The risk of irregular heartbeat is increased by the following factors.

  • Heart disease: Anyone with heart disease or a history of heart attack or heart surgery has an increased risk of irregular heartbeat. Heart defects from birth (congenital heart disease) can also increase the risk.
  • High blood pressure: This can increase the risk of irregular heartbeat, particularly if not controlled by lifestyle changes or medication.
  • Other chronic health conditions: Sleep apnoea and diabetes can increase irregular heartbeat risk, as can other chronic conditions such as kidney disease and lung disease.
  • Stimulant use: Smoking, alcohol, caffeine and certain medications may trigger episodes of irregular heartbeat.

Simple lifestyle changes such as the below could help to prevent and manage irregular heartbeat as well as improve overall health and wellbeing.

How is HRI fighting irregular heartbeat?

HRI is conducting research to prevent health complications from irregular heartbeat conditions like atrial fibrillation. The mission of our Heart Rhythm and Stroke Prevention Group is to prevent as many strokes as possible through early detection of silent atrial fibrillation, and to implement appropriate guideline-based management.
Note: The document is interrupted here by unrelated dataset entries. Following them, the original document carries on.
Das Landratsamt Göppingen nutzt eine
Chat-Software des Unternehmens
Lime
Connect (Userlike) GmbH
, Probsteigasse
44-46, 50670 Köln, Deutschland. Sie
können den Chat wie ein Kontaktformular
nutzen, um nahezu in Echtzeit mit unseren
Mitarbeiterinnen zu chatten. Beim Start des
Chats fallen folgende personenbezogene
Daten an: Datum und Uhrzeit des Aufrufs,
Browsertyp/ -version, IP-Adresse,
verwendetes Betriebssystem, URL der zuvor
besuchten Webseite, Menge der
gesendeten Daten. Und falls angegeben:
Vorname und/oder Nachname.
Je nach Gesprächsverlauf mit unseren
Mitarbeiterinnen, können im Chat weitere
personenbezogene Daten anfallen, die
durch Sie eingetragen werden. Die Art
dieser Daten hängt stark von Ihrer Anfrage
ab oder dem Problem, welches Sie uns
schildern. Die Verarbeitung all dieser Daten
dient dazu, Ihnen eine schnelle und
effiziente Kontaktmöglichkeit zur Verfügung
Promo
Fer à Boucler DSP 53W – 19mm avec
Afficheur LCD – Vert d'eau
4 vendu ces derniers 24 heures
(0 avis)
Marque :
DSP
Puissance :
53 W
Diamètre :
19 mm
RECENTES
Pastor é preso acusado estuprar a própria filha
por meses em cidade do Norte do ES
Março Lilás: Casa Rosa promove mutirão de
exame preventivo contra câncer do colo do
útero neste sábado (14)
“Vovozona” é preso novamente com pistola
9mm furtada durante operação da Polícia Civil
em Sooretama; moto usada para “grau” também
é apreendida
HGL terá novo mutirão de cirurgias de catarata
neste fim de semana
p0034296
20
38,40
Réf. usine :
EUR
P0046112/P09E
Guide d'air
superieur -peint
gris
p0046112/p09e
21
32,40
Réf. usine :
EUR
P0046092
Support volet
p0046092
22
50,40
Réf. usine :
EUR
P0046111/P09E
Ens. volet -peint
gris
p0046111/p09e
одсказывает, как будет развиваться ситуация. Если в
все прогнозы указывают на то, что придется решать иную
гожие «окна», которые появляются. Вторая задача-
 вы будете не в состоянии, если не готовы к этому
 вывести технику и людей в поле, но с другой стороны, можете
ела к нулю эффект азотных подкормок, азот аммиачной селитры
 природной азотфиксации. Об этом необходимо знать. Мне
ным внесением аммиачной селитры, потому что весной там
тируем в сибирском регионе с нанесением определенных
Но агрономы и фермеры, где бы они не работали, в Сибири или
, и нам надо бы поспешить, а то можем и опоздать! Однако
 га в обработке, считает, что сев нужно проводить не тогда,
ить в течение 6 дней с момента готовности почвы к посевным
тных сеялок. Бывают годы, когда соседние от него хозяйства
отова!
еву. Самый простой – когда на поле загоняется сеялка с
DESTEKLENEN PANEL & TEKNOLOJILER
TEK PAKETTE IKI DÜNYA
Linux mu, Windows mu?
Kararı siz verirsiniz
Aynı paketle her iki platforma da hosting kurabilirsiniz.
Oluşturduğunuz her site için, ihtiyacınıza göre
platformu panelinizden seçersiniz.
With a clinical implementation focus, the Group is exploring novel strategies using eHealth tools and patient self-screening to detect unknown silent atrial fibrillation.

If screening for atrial fibrillation could be implemented more widely in people aged 65 and older, along with preventative treatments being prescribed as advised in guidelines, then thousands of strokes could be avoided globally, making a difference to patients and their families.


  1. Wolf PA et al; Atrial fibrillation as an independent risk factor for stroke: the Framingham Study. Stroke. 1991;22:983–988.